Duas curiosidades: Gloria Swanson faz de Norma Desmond e o nome quase anuncia um programa (swan song, o adeus ao mudo, ou a uma forma mais a(pura)da de fazer cinema). O mordomo lembra o cão-robot de Nick Park em A close shave.

Wednesday, December 20, 2006

Miniaturas (6-10)


6. − Quando quero ouvir a voz de um fantasma – disse ela – apago as luzes, sento-me no sofá e ponho um disco da Nico; um qualquer. E tu?
− Eu, fecho os olhos e venho ter contigo – respondeu.

7. Já perdera a conta das vezes que os seus amigos haviam falado daquele lugar, das suas exóticas maravilhas, das novas aventuras em cada viagem. E continuava a ouvi-los com a discreta felicidade de quem quase aflora o paraíso. Não dizia a ninguém, mas tinha a certeza de ser esse o único lugar que jamais visitaria.

8. Era uma vez um príncipe que vivia num grande castelo, cheio de príncipes e princesas. Os criados eram todos príncipes como ele, os soldados, os agricultores, os padres eram também príncipes, e tudo em redor prosperava com tanta realeza. O conselheiro do príncipe, por seu lado, não era príncipe, mas um cão vadio e meigo, que no seu triste deserto de pêlo escondia, entre as pulgas, um pequeno planeta azul onde existiam também alguns príncipes, todos conselheiros de gigantescos, patéticos palácios vazios.

(Dados registados)
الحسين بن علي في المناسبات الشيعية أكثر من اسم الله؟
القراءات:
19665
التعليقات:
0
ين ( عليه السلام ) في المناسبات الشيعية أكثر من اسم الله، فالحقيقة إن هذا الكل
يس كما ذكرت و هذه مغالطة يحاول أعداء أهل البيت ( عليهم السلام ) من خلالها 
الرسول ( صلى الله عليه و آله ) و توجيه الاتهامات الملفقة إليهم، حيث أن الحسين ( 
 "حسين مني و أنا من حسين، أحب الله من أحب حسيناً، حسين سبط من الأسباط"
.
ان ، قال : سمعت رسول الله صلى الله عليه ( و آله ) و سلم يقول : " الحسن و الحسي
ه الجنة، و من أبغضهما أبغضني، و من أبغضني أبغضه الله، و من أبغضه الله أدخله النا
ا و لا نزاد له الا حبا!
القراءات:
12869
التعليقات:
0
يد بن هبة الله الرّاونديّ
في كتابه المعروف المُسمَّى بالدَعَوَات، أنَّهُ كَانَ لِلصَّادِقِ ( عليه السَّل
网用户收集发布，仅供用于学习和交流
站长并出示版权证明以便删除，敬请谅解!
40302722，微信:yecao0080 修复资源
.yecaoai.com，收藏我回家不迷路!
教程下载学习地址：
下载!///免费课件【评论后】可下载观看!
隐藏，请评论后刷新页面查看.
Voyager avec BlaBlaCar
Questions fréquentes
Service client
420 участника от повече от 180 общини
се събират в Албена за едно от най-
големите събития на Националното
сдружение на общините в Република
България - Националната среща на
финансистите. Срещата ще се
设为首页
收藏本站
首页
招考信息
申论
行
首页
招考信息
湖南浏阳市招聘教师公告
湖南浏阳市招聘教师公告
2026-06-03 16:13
--
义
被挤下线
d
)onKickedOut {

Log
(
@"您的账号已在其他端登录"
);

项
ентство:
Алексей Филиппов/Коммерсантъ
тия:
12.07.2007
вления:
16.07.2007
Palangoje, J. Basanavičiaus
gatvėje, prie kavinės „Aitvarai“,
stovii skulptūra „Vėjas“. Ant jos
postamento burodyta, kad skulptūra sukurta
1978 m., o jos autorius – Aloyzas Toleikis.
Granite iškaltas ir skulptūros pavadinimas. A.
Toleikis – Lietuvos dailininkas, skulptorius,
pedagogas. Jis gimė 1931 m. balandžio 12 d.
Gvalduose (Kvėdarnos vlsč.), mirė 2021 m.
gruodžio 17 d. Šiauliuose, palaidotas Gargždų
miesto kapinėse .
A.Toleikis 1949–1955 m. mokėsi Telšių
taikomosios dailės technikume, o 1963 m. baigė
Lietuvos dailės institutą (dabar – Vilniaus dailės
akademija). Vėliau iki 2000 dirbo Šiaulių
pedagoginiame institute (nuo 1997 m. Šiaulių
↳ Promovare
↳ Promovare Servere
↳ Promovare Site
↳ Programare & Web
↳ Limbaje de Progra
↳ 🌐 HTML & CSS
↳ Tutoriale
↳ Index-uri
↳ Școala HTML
...
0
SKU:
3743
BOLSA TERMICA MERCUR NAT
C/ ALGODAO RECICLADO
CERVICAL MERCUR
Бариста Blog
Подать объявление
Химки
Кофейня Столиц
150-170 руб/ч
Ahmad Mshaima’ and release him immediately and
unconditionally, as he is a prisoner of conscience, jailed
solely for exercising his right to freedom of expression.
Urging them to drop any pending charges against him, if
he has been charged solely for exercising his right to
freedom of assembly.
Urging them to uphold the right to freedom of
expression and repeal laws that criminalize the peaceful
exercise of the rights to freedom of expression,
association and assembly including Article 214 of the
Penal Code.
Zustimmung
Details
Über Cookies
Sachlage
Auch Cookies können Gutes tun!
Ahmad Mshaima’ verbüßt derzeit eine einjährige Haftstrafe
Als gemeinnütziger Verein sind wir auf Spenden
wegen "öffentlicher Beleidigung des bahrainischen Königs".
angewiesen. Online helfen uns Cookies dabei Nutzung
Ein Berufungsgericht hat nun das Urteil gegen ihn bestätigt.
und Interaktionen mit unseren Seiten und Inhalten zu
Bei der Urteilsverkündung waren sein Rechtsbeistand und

(Objetivo do exercício) Prossiga com o texto das miniaturas a partir do ponto em que termina. As linhas não desempenham qualquer papel no que aqui se pede.

(Exercício resolvido)
9. Ela disse: quando morrer vou brincar aos legos no outro lado. Cada peça uma cidade, uma viagem, um desejo. Sorriu com a certeza de não ser compreendida; e vagueava já na perspectiva mental de bizarros monumentos quando o Chapeleiro a interrompeu, irritado com a falta de maneiras. O chá estava quase frio! (para a G.)

10. Aquelas mãos recortando formas redondas no ar estavam sempre presentes, mesmo no escuro e no silêncio, entre vapores. Não conseguia esquecer o filme e o destino da mulher, que escolhera morrer no momento de maior felicidade. Apaixonar-se passou a ser a coisa que mais temia no mundo.

Tuesday, December 12, 2006

Miniaturas (1-5)


1. Como era vegetariano, aprendeu a linguagem das plantas para ter sempre com quem falar às refeições.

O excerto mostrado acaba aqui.